Tony Maretic - CFO, Secretary, and Treasurer
The number of shares redeemed with the overallotment option?
Wilkes Graham - Analyst
Yes.
Tony Maretic - CFO, Secretary, and Treasurer
Yes. So the total overallotment option, I believe, was 512,000 shares.
Wilkes Graham - Analyst
Okay.
Tony Maretic - CFO, Secretary, and Treasurer
Just under 15% of the offering.
Wilkes Graham - Analyst
So all of it was used? All of the overallotment was used?
Tony Maretic - CFO, Secretary, and Treasurer
The entire balance of the overallotment was used to buy out the common units that were previously owned by the Second City group. Correct.
Wilkes Graham - Analyst
Okay, okay. And then, just as you spoke about recurring CapEx, and as I look at page 19 of the supplemental, is it sort of a fair run rate to use that number, at least on the existing portfolio, if we maybe exclude the chiller cost you referenced?

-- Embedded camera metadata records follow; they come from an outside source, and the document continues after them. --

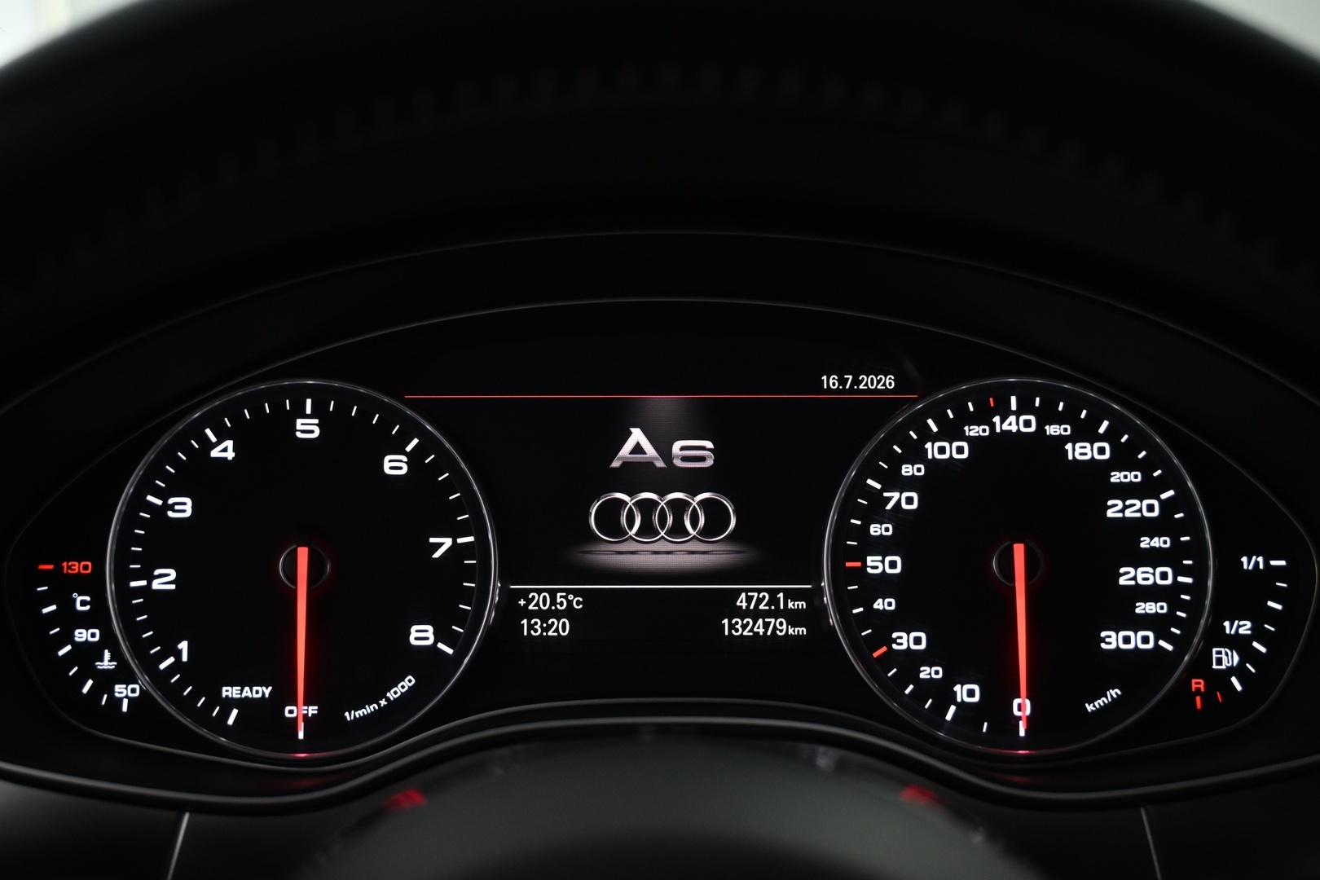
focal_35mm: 49
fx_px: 1787
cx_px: 660
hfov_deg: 40.5
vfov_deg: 27.7
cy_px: 440
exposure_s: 1/30
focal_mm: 32.5
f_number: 5
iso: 1000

Tony Maretic - CFO, Secretary, and Treasurer
Yes. That is a fair assumption. That is why we tried to highlight it for you. It was a bit unusual amount, and so by excluding that, it gives you sort of a more accurate run rate. Correct.
Wilkes Graham - Analyst
Okay. Thank you.
Operator
(Operator Instructions) If there are no more questions, I will turn it back to Mr. Farrar to wrap up. But I do see that there is a follow-up question, so I'll connect Craig Kucera of Wunderlich for that follow-up. Please go ahead.
Craig Kucera - Analyst
I had one final question on the Logan acquisition this quarter. Obviously you've got a big -- you're looking at $18 in place, $23 market. What are the -- what's sort of the lease expiration schedule on that? Is a lot of that going to roll over in the next year or two? Or is this sort of staggered over a longer period of time?
Jamie Farrar - CEO and Director
Actually, Craig, if you open up the presentation that we have on the website under Investor Relations tab, we do have a rollover schedule. It is pretty well scattered and staggered over the next four to five years. So there's no real major near-term roll. It's pretty well staggered.
So you will see it there. So I think it's going to take a few years to really get the benefit of that roll, but it's a good, stable asset.
Craig Kucera - Analyst
Got it. Thanks.
Operator
Seeing that there are no other questions, I'll turn the call back to Mr. Farrar to wrap up the call.
Jamie Farrar - CEO and Director
Great. Thank you for joining. I'd like to conclude by stating that we remain very optimistic about our target markets and our ability to create value through both acquisitions and from the specific initiatives that I mentioned earlier.
We believe that we have a solid pipeline of acquisition opportunities and are positioned to create substantial value in 2015. Thank you for joining today, and we look forward to communicating our progress with you.
Operator
The conference has ended. You may disconnect your line at this time.